A large world of wonder, vast and teeming with life…a port, two bridges, football, baseball, fresh fish, sunshine, sprinklers on perfectly trimmed lawns, evergreens that dwarf even the city skyline, invigorating air that makes every fibre in your lungs swell with life. And that’s just the city. The highways are exceptionally wide, the speed limit is 70, (most) people drive slowly but don’t get in your way, it’s three hours to both Portland, Oregon and Vancouver, British Columbia another two striking gems of the Pacific Northwest….and the whole way is down the sprawling, glorious I-5 snaking through the forest.

My job was at least as energizing…the best pay I’ve ever received (despite being an intern!), free beer, juice, and food every day. Offices bigger than my bedroom, dedicated everyone, thousands of people, dozens of clubs, sports, parties, socializing and program management. In between the other arts, away from a computer screen always in-between buildings and offices…the place where I truly thrive with GANNTs, design decisions and software design.

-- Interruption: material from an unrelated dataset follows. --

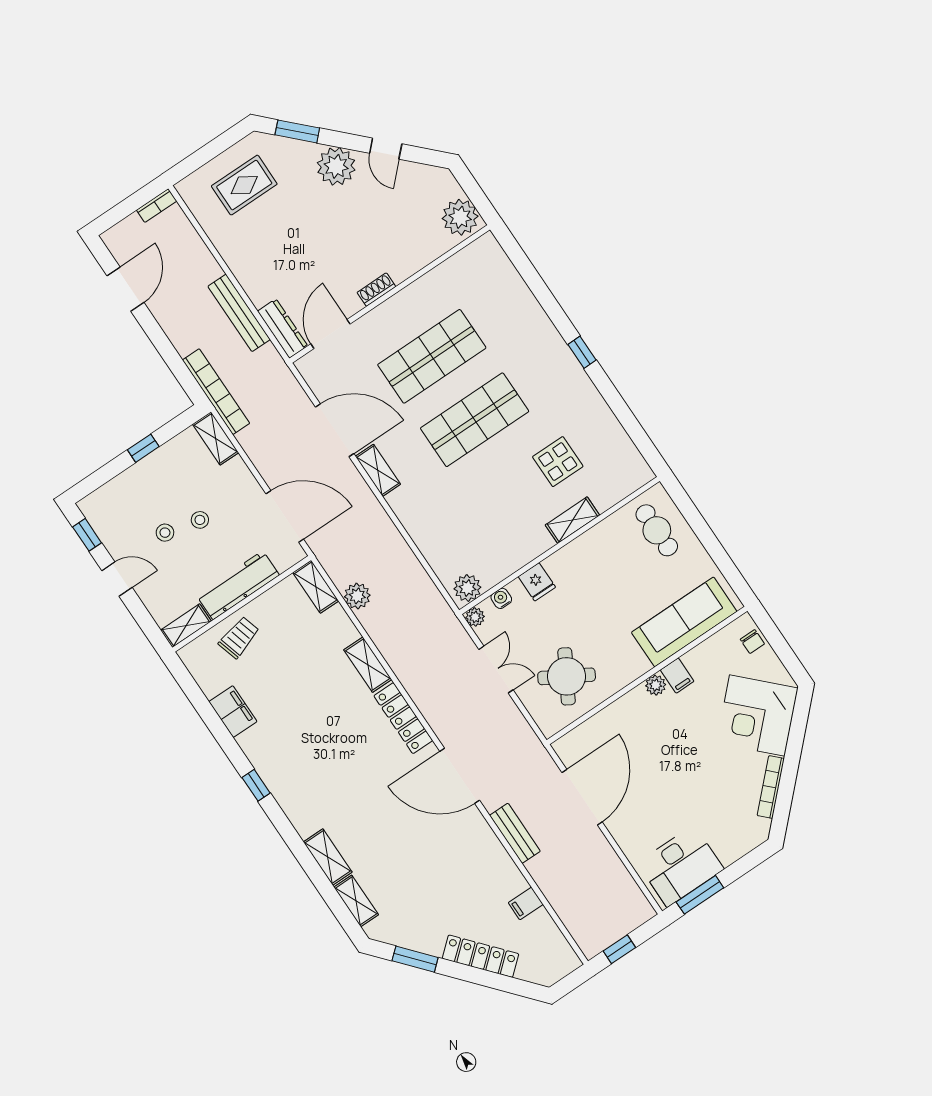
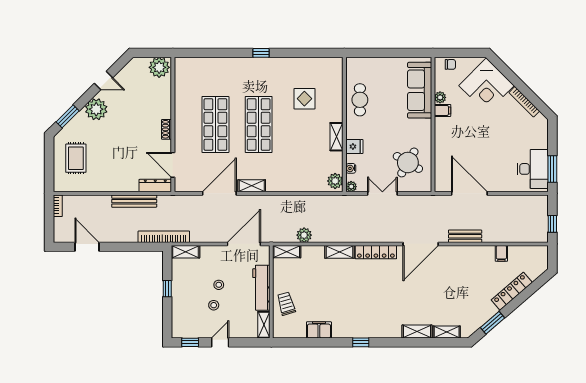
shelving: (572, 520) -> (337, 137), moved
cafe table: (657, 530) -> (360, 100), moved, turned 90
plant: (656, 685) -> (440, 97), moved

As if the raves, incense, underage drinking, maid service and company car weren’t enough, I had the most maintenance-free and satisfying relationship of my life. Everyday after leaving work (at an exceptionally dependable 4-6pm), home cooked dinners, Smash Brothers and 2 hours of “Married…with Children“. I could go on and on about that person for a while, but it’s better to see the look in my eyes when you ask me yourself.

It’s worth noting that despite this idyllic paradise I stumbled into, I destroyed most of it in typical tragic-hero Rusty fashion, but what’s past is past and I learned some of the most powerful lessons I’ve yet to realize in the course of it all.

Will I go back? I talk (and think) about it quite a bit. Could I be happy making (at least at first) productivity software again? Quite possibly. Seattle is my Olympus, and like Promethus I’ve spent my life among mortals for my sins, but perhaps through my own efforts or an angel’s, Hercules will be sent to show me the way back to that place again, much wiser and keen on respecting every revolutionary minute.

[Note: at the end of writing this blog, Winamp has come back the the New Radicals from which I started, framing this entry with a band that will always remind me of her, and of the summer I grew the most.]